** The problem **
Your answer is the line containing "sind aus der Gesellschaf" plus every line after it to the end of the data below, transcribed exactly and with nothing else.

** Records for processing **
::::

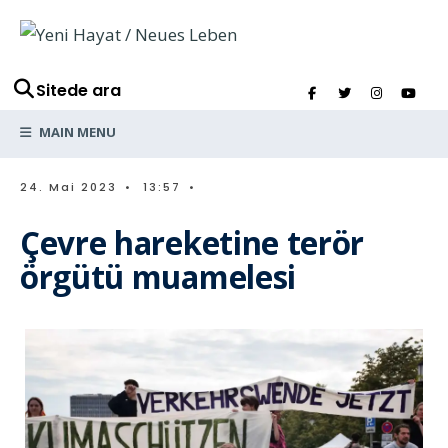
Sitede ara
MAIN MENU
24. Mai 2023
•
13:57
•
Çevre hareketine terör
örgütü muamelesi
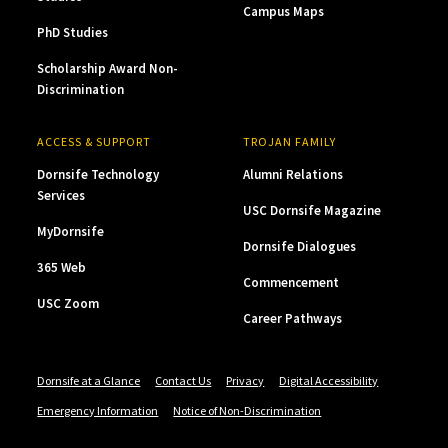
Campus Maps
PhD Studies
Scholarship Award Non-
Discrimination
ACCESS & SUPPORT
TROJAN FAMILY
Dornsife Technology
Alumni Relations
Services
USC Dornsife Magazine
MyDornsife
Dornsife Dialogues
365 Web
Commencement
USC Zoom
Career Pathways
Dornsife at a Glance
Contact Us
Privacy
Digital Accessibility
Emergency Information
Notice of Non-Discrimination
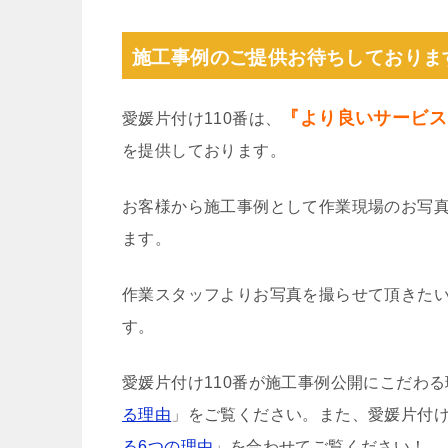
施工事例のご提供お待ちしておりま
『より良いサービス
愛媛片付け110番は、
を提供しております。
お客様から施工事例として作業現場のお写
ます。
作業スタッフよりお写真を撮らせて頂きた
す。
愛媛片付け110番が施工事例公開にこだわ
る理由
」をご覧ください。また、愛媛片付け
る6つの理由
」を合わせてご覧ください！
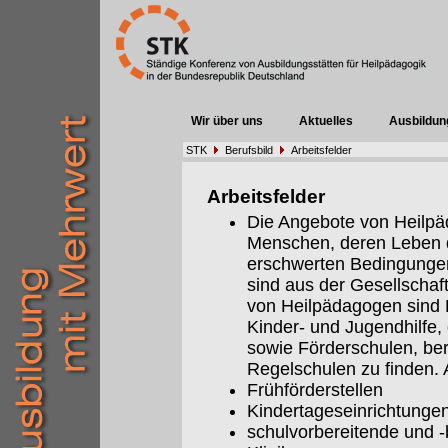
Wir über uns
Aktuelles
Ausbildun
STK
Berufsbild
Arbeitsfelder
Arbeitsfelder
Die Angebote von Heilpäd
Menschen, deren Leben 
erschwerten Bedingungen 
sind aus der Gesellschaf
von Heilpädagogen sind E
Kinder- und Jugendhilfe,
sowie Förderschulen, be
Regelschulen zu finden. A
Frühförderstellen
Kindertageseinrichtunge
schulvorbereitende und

::::

** Response area **
sind aus der Gesellschaf
von Heilpädagogen sind E
Kinder- und Jugendhilfe,
sowie Förderschulen, be
Regelschulen zu finden. A
Frühförderstellen
Kindertageseinrichtunge
schulvorbereitende und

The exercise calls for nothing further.